Total mismatch between the segmentation settings and the actual segmentation (Wordfast support)

Technical forums » Wordfast support »
Total mismatch between the segmentation settings and the actual segmentation
Track this topic

Total mismatch between the segmentation settings and the actual segmentation

Thread poster: Laurent Pechamat

Laurent Pechamat

France
Local time: 10:50
English to French

May 9, 2018

Hello,

I really have a problem with Wordfast Pro 3: indeed, even if I check "CR" and "LF" in the End of Segmentation markers, these strings are NOT cut!

I have a HTML file (that I have put into HTML mmyself from a text file) like this:

Back
Microphone
Where are you going?
open
closed
Toggle side drawer
Search
Search here
Logging in…
Creating account…
An error occurred communicating with the server
Login failed
Unknown user
Invalid password
Unknown error occurred during login

At the end of each, there is a CR and LF (Carriage return AND line feed).

BUT, the segmentation is like this (in 2 strings):

Back Microphone Where are you going?

open closed Toggle side drawer Search Search here Logging in… Creating account… An error occurred communicating with the server Login failed Unknown user Invalid password Unknown error occurred during login

It's like for these ones, the CR and LF DO NOT EXIST while they are here!!!! In fact, it cuts well after the .:!? but not after the LF and/or CR alone. I don't get it at all.

Thanks in advance for your help.

Best Regards,
Laurent ▲ Collapse

Samuel Murray

Netherlands
Local time: 10:50
Member (2006)
English to Afrikaans
+ ...

One possible explanation

May 10, 2018

Anthocharis88 wrote:
At the end of each, there is a CR and LF (Carriage return AND line feed).
BUT, the segmentation is like this (in 2 strings):

I think...

1. It breaks after the question mark because that is a usual end-of-segment mark.

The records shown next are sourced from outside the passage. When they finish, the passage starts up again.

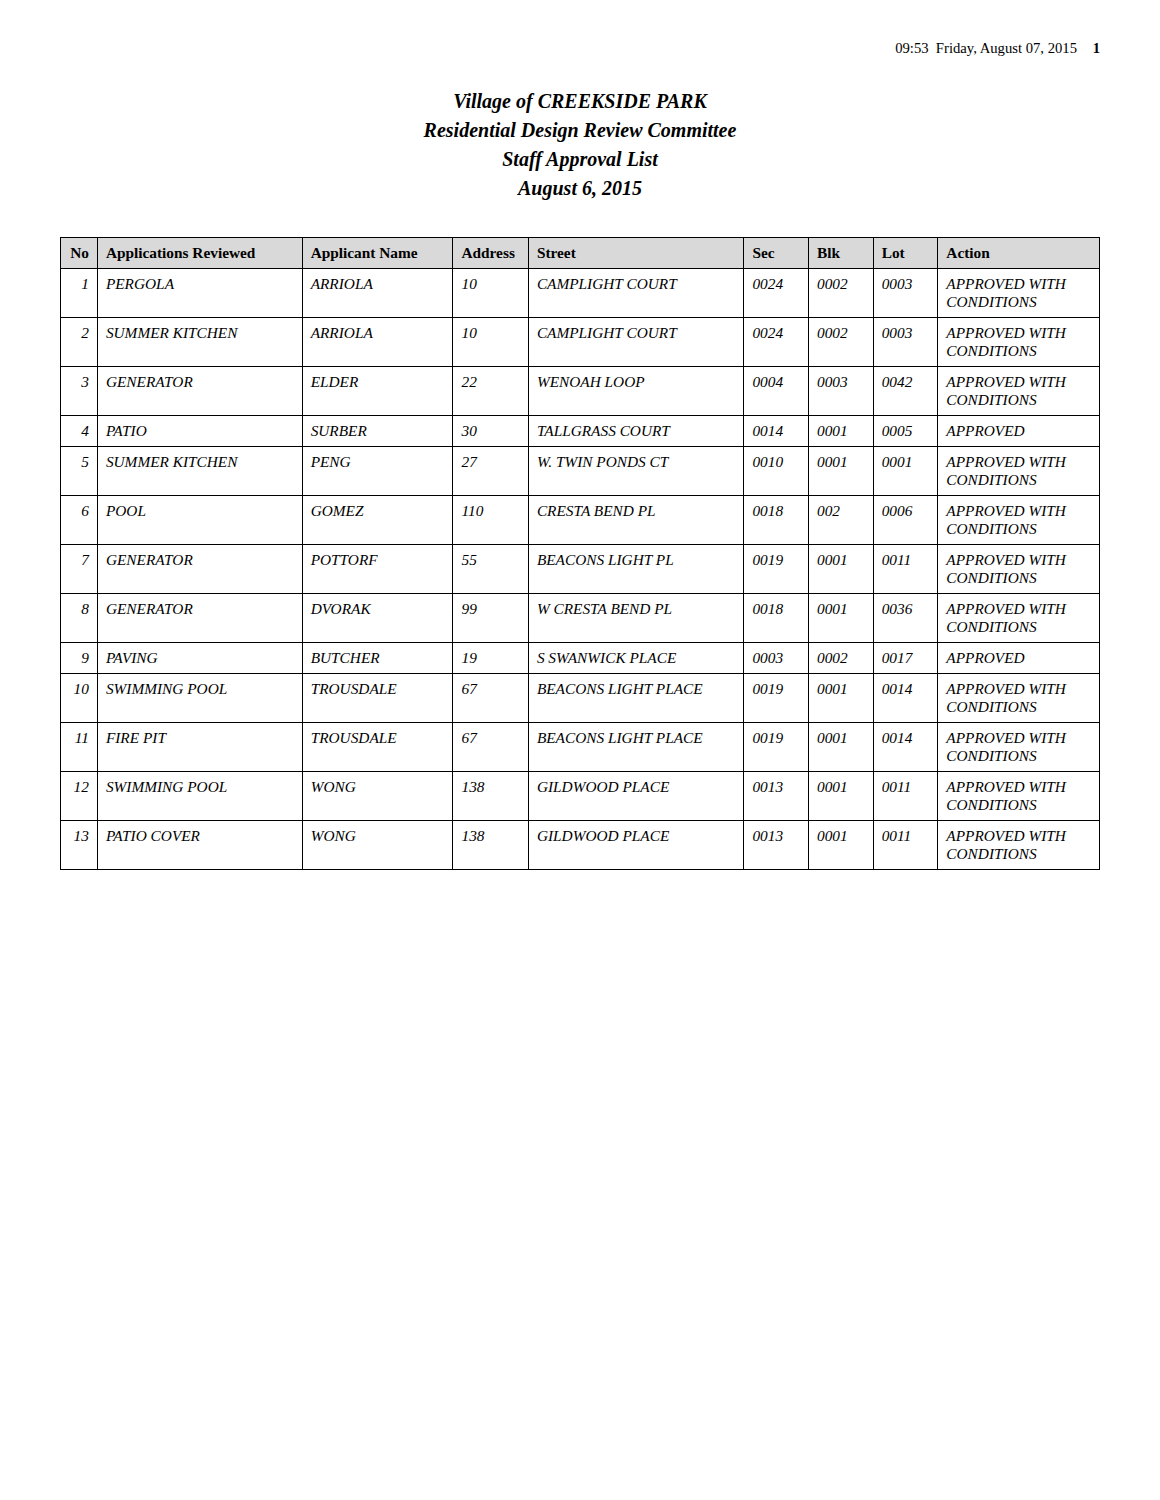09:53 Friday, August 07, 2015 1
Village of CREEKSIDE PARK
Residential Design Review Committee
Staff Approval List
August 6, 2015
| No | Applications Reviewed | Applicant Name | Address | Street | Sec | Blk | Lot | Action |
| --- | --- | --- | --- | --- | --- | --- | --- | --- |
| 1 | PERGOLA | ARRIOLA | 10 | CAMPLIGHT COURT | 0024 | 0002 | 0003 | APPROVED WITH CONDITIONS |
| 2 | SUMMER KITCHEN | ARRIOLA | 10 | CAMPLIGHT COURT | 0024 | 0002 | 0003 | APPROVED WITH CONDITIONS |
| 3 | GENERATOR | ELDER | 22 | WENOAH LOOP | 0004 | 0003 | 0042 | APPROVED WITH CONDITIONS |
| 4 | PATIO | SURBER | 30 | TALLGRASS COURT | 0014 | 0001 | 0005 | APPROVED |
| 5 | SUMMER KITCHEN | PENG | 27 | W. TWIN PONDS CT | 0010 | 0001 | 0001 | APPROVED WITH CONDITIONS |
| 6 | POOL | GOMEZ | 110 | CRESTA BEND PL | 0018 | 002 | 0006 | APPROVED WITH CONDITIONS |
| 7 | GENERATOR | POTTORF | 55 | BEACONS LIGHT PL | 0019 | 0001 | 0011 | APPROVED WITH CONDITIONS |
| 8 | GENERATOR | DVORAK | 99 | W CRESTA BEND PL | 0018 | 0001 | 0036 | APPROVED WITH CONDITIONS |
| 9 | PAVING | BUTCHER | 19 | S SWANWICK PLACE | 0003 | 0002 | 0017 | APPROVED |
| 10 | SWIMMING POOL | TROUSDALE | 67 | BEACONS LIGHT PLACE | 0019 | 0001 | 0014 | APPROVED WITH CONDITIONS |
| 11 | FIRE PIT | TROUSDALE | 67 | BEACONS LIGHT PLACE | 0019 | 0001 | 0014 | APPROVED WITH CONDITIONS |
| 12 | SWIMMING POOL | WONG | 138 | GILDWOOD PLACE | 0013 | 0001 | 0011 | APPROVED WITH CONDITIONS |
| 13 | PATIO COVER | WONG | 138 | GILDWOOD PLACE | 0013 | 0001 | 0011 | APPROVED WITH CONDITIONS |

2. It won't break after a natural CR or LF in HTML because in HTML a line break is represented by <br> or <p>. In HTML, a natural CR or LF is equal to a space, and so when WFP parses the HTML file as HTML, it considers those characters to be spaces, not actual CRs or LFs.

3. Besides, WFP3's HTML filter is not very good. It should recognise CRs and LFs within <pre> tags, but it doesn't -- it still treats those CRs and LFs as spaces.

[Edited at 2018-05-10 10:09 GMT]

Laurent Pechamat

France
Local time: 10:50
English to French

TOPIC STARTER

You are right

May 10, 2018

Samuel Murray wrote:

Anthocharis88 wrote:
At the end of each, there is a CR and LF (Carriage return AND line feed).
BUT, the segmentation is like this (in 2 strings):

I think...

1. It breaks after the question mark because that is a usual end-of-segment mark.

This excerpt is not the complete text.